Barnes' Notes on the Bible

They stoop - Bel, and Nebo, and all the Babylonian gods (see Isaiah 46:1).

They could not deliver the burden - The word ‘burden’ here, probably means the load of metal, wood, and stone, of which the idols were composed. The gods whom the Babylonians worshipped had not even power to protect the images which were made to represent them, and which had now become a heavy burden to the animals and wains which were carrying them away. They could not rescue them from the hands of the conqueror; and how unable were they, therefore, to defend those who put their trust in them. The Vulgate renders this, ‘They could not deliver him that bare them.’ The Septuagint, ‘You are carrying them like a burden bound on the weary, faint, and hungry; who are all without strength, and unable to escape from battle; and as for them, they are carried away captives!’

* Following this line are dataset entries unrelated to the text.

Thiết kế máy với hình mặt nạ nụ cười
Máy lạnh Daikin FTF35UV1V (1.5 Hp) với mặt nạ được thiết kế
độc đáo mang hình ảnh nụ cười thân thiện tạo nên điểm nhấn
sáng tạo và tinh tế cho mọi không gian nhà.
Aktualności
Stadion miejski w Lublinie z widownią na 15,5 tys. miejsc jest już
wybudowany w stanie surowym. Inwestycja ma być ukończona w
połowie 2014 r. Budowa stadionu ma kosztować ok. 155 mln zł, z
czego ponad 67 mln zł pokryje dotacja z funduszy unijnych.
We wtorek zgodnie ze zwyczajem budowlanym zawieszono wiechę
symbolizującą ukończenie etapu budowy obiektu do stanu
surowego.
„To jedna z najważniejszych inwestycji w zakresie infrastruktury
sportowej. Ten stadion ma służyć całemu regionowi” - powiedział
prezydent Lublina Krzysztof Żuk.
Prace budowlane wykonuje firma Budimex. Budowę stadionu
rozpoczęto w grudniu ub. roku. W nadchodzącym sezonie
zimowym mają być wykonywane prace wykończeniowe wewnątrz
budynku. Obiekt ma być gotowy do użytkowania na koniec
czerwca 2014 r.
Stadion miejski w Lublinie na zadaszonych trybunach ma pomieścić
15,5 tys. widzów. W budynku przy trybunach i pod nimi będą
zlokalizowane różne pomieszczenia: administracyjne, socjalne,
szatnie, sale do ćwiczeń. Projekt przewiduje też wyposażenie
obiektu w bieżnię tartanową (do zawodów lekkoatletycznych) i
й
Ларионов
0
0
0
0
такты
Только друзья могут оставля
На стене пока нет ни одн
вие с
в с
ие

But themselves - Margin, as Hebrew, ‘Their soul.’ The sense is, that the gods thus worshipped, so far from being able to defend those who worshipped them, had themselves become captive, and were borne to a distant land.

Clarke's Notes on the Bible

Verse Isaiah 46:2. They could not deliver the burden - "They could not deliver their own charge"] That is, their worshippers, who ought to have been borne by them. See the two next verses. The Chaldee and Syriac Versions render it in effect to the same purpose, those that bear them, meaning their worshippers; but how they can render massa in an active sense, I do not understand.

For לא lo, not, ולא velo, and they could not, is the reading of twenty-four of Kennicott's, sixteen of De Rossi's, and two of my own MSS. The added vau gives more elegance to the passage.

But themselves - "Even they themselves"] For ונפשם venaphsham, an ancient MS. has כי נפשם ki naphsham, with more force.